> EXERCISE PROMPT: According to the article on the Cadillac Tax, what share of the variation in premiums is explained by the quality of insurance coverage?

[[ SOURCE PASSAGE open ]]

By Benjamin Day, Healthcare-NOW! Director of Organizing –
Yesterday, the New York Times reported that the Affordable Care Act’s “Cadillac Tax” will accelerate the erosion of quality health insurance as employers demand higher copays and deductibles from their workers to keep their premiums low enough to avoid the tax.
While the Times is correct about the dangers of the tax, they are perpetuating inaccuracies about who will face the tax and how employers are trying to avoid it.
The Times inaccurately states that the tax “penalizes companies that offer high-end healthcare plans to their employees.” The tax, starting in 2018, actually penalizes plans with premium costs above $10,200 for individuals or $27,500 for families.
However, your premium costs have almost nothing to do with how good your coverage is, or whether you have a “high-end” plan or not. A 2009 Health Affairs study found that the quality of insurance coverage explains only 3.7% of the variation in premiums.
This means the tax will not be hitting those with good health coverage, but rather older patients (who can be charged up to three times what younger patients are for the same coverage), and those living in states with expensive hospital care. The term “Cadillac Tax” itself is inaccurate and misleading, and the Times should not be perpetuating this myth.

[[ SOURCE PASSAGE closed ]]
[[ SOURCE MATERIAL open ]]

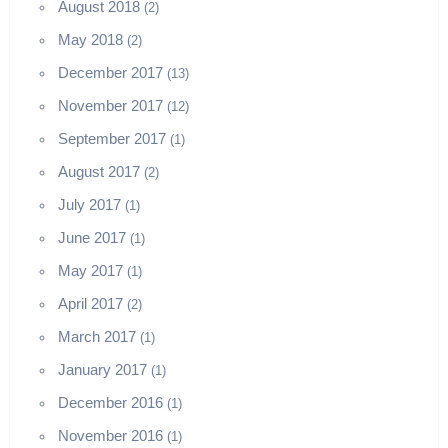
August 2018
(2)
May 2018
(2)
December 2017
(13)
November 2017
(12)
September 2017
(1)
August 2017
(2)
July 2017
(1)
June 2017
(1)
May 2017
(1)
April 2017
(2)
March 2017
(1)
January 2017
(1)
December 2016
(1)
November 2016
(1)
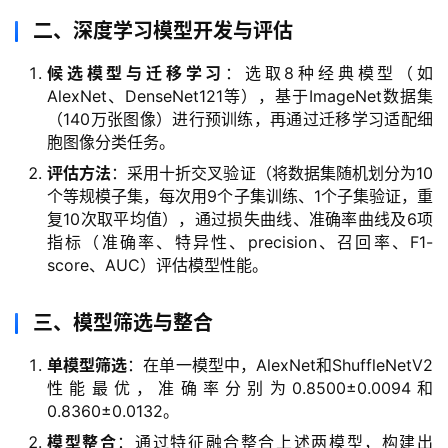
二、深度学习模型开发与评估
候选模型与迁移学习
：选取8种经典模型（如
AlexNet、DenseNet121等），基于ImageNet数据集
（140万张图像）进行预训练，再通过迁移学习适配细
胞图像分类任务。
评估方法
：采用十折交叉验证（将数据集随机划分为10
个等规模子集，每次用9个子集训练、1个子集验证，重
复10次取平均值），通过损失曲线、准确率曲线及6项
指标（准确率、特异性、precision、召回率、F1-
score、AUC）评估模型性能。
三、模型筛选与整合
单模型筛选
：在单一模型中，AlexNet和ShuffleNetV2
性能最优，准确率分别为0.8500±0.0094和
0.8360±0.0132。
模型整合
：通过特征融合整合上述两模型，构建出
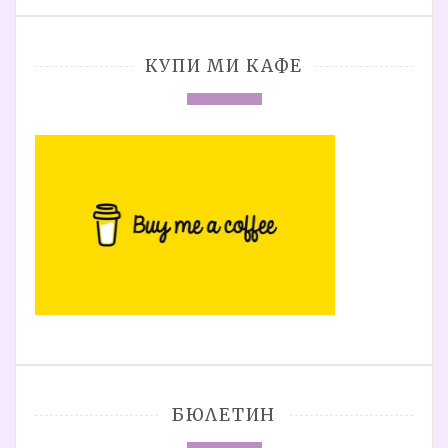
КУПИ МИ КАФЕ
БЮЛЕТИН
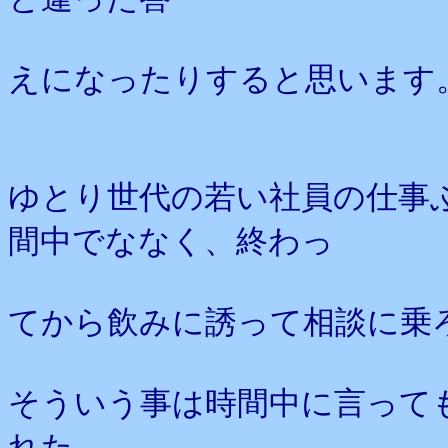
えになったりすると思います
ゆとり世代の若い社員の仕事
間中でななく、終わっ
てから飲みに誘って相談に乗
そういう事は時間中に言って
れた、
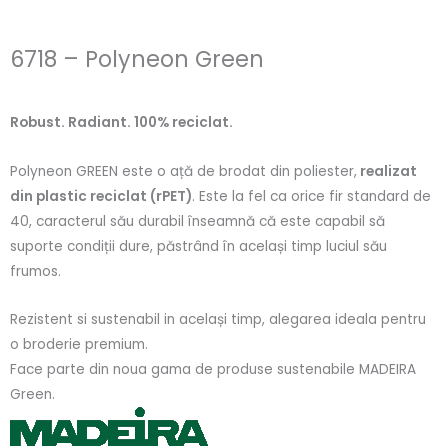
6718 – Polyneon Green
Robust. Radiant. 100% reciclat.
Polyneon GREEN este o ață de brodat din poliester,
realizat
din plastic reciclat (rPET)
. Este la fel ca orice fir standard de
40, caracterul său durabil înseamnă că este capabil să
suporte condiții dure, păstrând în același timp luciul său
frumos.
Rezistent si sustenabil in același timp, alegarea ideala pentru
o broderie premium.
Face parte din noua gama de produse sustenabile MADEIRA
Green.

[[ SOURCE MATERIAL closed ]]

> RESULT OF THE EXERCISE: Only 3.7%, according to a 2009 Health Affairs study.